**Task directions:** Using the listing below, set down exactly the lines starting at the line that contains "1071162 | Y" and ending at the line that contains "1071679 | Y", both included, and no others.

**Data supplied:**
■ ■ ■ ■
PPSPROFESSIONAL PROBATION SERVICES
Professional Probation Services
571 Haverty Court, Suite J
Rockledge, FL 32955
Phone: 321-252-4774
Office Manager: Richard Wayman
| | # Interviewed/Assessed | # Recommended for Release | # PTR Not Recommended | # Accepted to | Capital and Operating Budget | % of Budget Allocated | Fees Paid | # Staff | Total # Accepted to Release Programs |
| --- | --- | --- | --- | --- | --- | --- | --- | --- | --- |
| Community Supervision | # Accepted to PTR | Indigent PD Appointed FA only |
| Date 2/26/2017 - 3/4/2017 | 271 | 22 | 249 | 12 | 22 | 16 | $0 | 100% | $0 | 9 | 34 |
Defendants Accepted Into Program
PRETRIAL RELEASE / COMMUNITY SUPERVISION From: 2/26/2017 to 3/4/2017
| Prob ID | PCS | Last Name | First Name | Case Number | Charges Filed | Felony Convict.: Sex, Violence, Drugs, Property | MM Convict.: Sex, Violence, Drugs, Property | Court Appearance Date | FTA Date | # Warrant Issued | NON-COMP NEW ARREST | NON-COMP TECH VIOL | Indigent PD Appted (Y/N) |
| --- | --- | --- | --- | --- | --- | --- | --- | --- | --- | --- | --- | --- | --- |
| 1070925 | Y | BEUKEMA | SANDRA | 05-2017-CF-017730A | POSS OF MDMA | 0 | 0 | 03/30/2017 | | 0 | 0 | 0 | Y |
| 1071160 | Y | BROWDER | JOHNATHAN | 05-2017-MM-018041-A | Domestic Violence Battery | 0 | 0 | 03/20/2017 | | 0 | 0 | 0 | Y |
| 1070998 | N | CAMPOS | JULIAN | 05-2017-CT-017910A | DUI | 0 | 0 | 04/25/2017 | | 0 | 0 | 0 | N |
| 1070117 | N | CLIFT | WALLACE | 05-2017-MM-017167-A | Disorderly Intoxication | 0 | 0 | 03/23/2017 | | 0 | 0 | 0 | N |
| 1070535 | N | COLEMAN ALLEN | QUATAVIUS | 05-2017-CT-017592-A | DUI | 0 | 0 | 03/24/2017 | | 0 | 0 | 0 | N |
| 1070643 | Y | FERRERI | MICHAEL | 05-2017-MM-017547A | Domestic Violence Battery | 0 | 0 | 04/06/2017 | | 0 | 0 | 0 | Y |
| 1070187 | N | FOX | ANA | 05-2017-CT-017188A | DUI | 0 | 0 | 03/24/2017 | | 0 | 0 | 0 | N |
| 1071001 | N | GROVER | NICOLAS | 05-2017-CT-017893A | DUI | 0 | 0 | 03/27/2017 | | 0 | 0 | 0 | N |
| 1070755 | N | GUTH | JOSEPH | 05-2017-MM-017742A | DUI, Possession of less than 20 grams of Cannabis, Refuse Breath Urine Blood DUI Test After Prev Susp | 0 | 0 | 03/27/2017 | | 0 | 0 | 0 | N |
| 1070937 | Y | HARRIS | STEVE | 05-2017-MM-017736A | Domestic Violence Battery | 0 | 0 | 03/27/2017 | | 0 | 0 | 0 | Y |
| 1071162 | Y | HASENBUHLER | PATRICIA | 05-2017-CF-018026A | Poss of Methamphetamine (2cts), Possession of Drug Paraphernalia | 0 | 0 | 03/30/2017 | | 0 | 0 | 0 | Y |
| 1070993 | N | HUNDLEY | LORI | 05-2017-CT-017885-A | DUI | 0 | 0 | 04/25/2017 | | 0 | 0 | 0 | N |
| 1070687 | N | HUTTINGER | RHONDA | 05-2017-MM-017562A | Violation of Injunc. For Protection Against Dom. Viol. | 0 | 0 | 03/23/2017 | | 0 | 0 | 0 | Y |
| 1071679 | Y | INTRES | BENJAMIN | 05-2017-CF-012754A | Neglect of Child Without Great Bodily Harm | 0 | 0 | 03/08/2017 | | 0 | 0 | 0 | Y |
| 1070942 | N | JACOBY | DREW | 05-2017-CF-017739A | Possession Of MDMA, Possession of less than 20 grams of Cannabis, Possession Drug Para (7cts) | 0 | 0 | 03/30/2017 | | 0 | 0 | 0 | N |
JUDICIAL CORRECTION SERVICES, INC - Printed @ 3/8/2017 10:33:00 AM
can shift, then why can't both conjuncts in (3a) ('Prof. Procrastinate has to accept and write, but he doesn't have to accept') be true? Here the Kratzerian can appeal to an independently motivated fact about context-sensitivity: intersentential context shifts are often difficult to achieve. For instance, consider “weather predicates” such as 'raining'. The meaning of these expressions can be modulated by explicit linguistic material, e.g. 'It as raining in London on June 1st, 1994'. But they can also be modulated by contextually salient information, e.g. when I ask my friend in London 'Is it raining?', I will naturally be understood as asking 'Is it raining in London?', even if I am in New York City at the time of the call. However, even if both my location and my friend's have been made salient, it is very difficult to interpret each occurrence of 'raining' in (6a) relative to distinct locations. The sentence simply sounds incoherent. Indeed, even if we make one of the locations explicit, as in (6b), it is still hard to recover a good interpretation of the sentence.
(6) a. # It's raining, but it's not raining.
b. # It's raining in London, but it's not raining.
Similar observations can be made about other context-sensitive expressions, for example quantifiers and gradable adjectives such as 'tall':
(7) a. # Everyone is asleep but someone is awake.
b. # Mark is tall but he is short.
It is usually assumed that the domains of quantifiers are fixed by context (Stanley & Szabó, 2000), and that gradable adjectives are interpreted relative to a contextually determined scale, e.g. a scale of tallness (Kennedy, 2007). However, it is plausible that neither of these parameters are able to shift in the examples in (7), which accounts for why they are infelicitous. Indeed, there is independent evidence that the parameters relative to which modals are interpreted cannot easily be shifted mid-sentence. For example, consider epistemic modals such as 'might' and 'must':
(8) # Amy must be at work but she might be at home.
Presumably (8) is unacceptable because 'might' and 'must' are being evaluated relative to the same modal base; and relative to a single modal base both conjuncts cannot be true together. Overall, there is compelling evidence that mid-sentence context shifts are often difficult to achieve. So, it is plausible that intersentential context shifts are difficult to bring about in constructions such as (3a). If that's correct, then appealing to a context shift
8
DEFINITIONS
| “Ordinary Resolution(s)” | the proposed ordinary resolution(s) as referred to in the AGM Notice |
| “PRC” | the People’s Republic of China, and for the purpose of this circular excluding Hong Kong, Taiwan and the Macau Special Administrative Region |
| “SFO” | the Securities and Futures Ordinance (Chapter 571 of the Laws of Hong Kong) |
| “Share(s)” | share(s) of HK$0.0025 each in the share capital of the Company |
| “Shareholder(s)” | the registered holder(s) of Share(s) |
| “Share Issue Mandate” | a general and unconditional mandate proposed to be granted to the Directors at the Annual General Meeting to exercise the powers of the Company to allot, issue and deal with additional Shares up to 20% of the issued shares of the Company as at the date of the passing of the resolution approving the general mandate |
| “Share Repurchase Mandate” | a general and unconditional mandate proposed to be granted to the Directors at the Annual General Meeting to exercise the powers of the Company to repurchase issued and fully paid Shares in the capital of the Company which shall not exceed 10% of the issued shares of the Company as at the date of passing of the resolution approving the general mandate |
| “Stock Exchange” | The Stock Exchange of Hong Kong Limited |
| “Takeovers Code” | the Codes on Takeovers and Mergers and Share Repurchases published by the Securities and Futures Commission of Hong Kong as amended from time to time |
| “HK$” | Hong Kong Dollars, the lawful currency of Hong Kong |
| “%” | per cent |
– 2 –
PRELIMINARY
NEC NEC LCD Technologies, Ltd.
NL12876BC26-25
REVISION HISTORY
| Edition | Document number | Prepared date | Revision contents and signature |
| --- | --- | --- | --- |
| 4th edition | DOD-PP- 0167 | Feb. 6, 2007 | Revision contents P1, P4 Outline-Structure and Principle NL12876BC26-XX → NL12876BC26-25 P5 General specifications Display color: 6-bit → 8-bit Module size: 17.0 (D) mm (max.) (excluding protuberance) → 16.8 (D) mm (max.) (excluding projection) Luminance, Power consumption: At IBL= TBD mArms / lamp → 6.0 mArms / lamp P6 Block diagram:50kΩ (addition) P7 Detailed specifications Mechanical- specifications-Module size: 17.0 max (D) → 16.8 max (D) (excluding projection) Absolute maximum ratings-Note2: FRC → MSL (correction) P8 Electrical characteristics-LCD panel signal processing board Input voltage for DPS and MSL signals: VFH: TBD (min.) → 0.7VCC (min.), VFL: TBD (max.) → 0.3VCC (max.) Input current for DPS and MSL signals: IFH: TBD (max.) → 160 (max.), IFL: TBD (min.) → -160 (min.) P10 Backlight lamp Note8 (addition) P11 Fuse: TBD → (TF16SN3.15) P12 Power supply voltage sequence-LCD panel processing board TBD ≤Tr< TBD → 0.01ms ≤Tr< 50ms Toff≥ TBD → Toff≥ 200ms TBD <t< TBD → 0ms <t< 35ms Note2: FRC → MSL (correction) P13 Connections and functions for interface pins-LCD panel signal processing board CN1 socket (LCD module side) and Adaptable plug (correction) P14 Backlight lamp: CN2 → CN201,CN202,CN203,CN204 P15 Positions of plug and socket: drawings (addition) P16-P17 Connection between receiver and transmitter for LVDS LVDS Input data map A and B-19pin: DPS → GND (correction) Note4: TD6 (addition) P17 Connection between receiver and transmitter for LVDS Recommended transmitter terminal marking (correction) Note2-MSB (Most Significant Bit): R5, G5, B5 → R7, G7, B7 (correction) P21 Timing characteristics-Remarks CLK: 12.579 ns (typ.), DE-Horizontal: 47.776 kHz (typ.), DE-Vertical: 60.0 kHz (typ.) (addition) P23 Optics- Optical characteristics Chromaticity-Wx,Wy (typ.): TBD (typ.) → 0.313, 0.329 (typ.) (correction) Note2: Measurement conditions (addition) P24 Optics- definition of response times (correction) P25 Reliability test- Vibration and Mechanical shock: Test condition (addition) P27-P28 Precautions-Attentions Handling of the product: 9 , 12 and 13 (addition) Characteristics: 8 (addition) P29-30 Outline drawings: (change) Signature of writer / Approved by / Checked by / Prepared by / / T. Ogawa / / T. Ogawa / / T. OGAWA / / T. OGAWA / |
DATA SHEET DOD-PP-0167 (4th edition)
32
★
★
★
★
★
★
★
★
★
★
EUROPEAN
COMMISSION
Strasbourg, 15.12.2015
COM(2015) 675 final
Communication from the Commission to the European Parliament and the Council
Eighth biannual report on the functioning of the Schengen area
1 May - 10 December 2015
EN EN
■ ■ ■ ■
**Response to the task:**
| 1071162 | Y | HASENBUHLER | PATRICIA | 05-2017-CF-018026A | Poss of Methamphetamine (2cts), Possession of Drug Paraphernalia | 0 | 0 | 03/30/2017 | | 0 | 0 | 0 | Y |
| 1070993 | N | HUNDLEY | LORI | 05-2017-CT-017885-A | DUI | 0 | 0 | 04/25/2017 | | 0 | 0 | 0 | N |
| 1070687 | N | HUTTINGER | RHONDA | 05-2017-MM-017562A | Violation of Injunc. For Protection Against Dom. Viol. | 0 | 0 | 03/23/2017 | | 0 | 0 | 0 | Y |
| 1071679 | Y | INTRES | BENJAMIN | 05-2017-CF-012754A | Neglect of Child Without Great Bodily Harm | 0 | 0 | 03/08/2017 | | 0 | 0 | 0 | Y |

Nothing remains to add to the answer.